> 課題:
下に示す段取り力についての文章を、末尾の文の後から書き継いでください。

仕事を効率よく進めるために欠かせないのが「段取り力」です。段取りがうまくできると、作業のムダや手戻りが減り、仕事全体がスムーズに進みます。その結果、残業も減り、プライベートの時間も確保しやすくなります。
また、段取り上手な人は報告・連絡・相談(報連相)も的確で、周囲からの信頼を得やすくなります。信頼が高まれば、重要な仕事を任される機会も増え、成果や評価につながることも少なくありません。
この記事では、段取り力が仕事の効率化や評価アップにどう影響するのか、その理由とメリットをわかりやすく解説します。今日から実践できるポイントも紹介しているので、ぜひ参考にしてください。

この記事はこんな方におすすめです。
- 仕事の進め方がわからず、いつも時間に追われている社会人1~3年目の方
- 残業を減らし、効率的に仕事を終わらせたいと思っている若手社員
- 段取り力を高めて、上司や先輩からの信頼を得たいと考えている方
なぜ毎日残業してしまうのか?その原因を整理しよう
毎日遅くまで残業が続くと、仕事が嫌になってしまいますよね。しかし、実はその残業には共通する原因があります。まずはその原因を整理して、自分がどこで時間を取られているのかを把握することが、残業を減らす第一歩です。原因を知ることで、適切な対策が打てるようになります。
作業の全体像をつかめていない
仕事に取りかかるときに、全体の流れや完成形がイメージできていないと、途中で手戻りが発生しがちです。
「これも必要だった」「あれを確認しておけばよかった」と後から気づき、無駄な作業が増えてしまいます。
また、ゴールが見えないまま作業していると、どこまでやればよいのかわからず時間ばかりが過ぎていく原因にもなります。
仕事を始める前に、まずは全体像を頭の中で描く習慣をつけましょう。

> 入力データ:

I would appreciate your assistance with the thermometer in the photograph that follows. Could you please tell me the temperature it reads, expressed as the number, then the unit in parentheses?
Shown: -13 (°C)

--

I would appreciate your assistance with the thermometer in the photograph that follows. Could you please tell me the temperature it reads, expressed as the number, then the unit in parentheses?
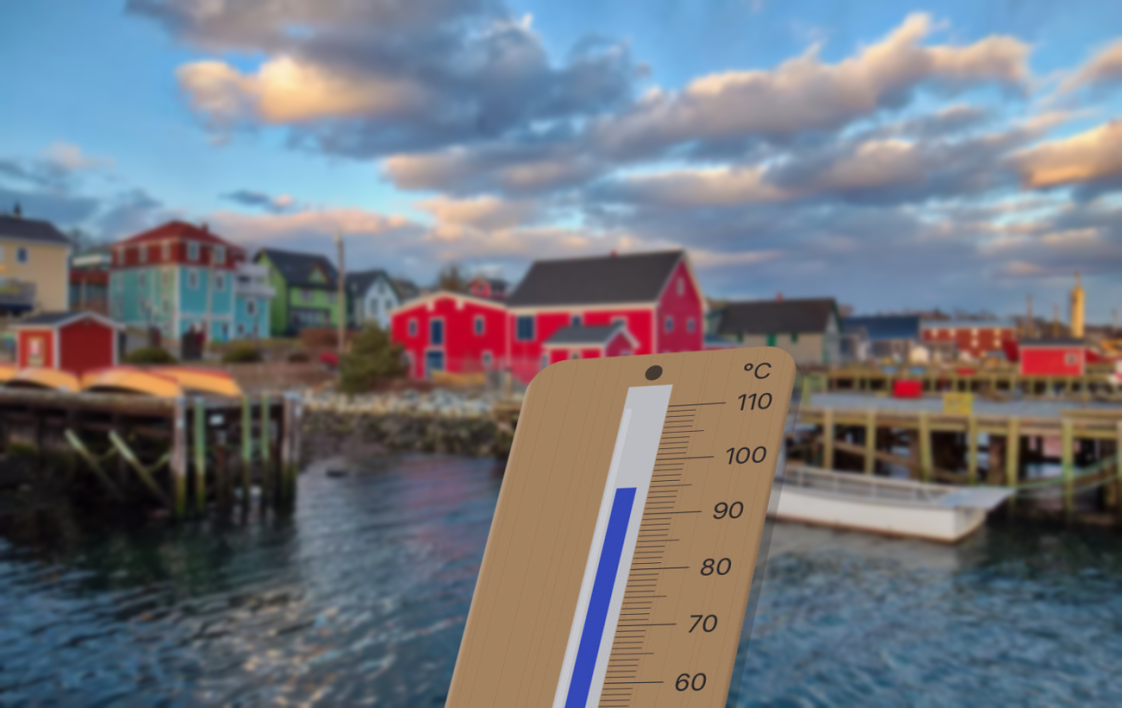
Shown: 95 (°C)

> 回答:
優先順位がつけられていない
残業の多い人にありがちなのは、とにかく目の前にある仕事から順に取りかかってしまうことです。
これでは、本当に急ぎの仕事を後回しにしてしまうことがあります。その結果、定時直前になって今日中にやるべき仕事がわかり、焦って残業する羽目になることもあるでしょう。
仕事を依頼されたときや朝の段階で「何を優先すべきか」を確認するクセをつけるだけでも、時間の使い方は大きく変わります。

優先順位を決めるだけで、仕事に取り組む順序が整理され、効率も上がります。
急ぎ対応に振り回されている
急に依頼される仕事に対応するたびに、自分のスケジュールが崩れてしまう経験がある方も多いでしょう。
もちろん急ぎの対応が必要な場面もありますが、すべてを引き受けてしまうと自分のペースを保てません。
「いま取り組んでいる作業はいつまでに終わらせる予定か」を上司や先輩に共有しておくと、無理な依頼を減らすことができます。
優先順位と合わせて、自分の予定を「見える化」する工夫をしましょう。
新人でも実践できる!仕事が早くなる段取り術
残業を減らすためには段取りが欠かせません。段取りとは、仕事の進め方を事前に整理することです。新人の頃は難しく感じるかもしれませんが、小さな工夫を積み重ねるだけで確実に成果が出ます。ここではすぐに実践できる段取り術をご紹介します。
仕事を始める前に「ゴール」と「手順」を紙に書く
仕事を効率よく進めるためには、ゴール(目的)と手順(プロセス)を明確にすることが大切です。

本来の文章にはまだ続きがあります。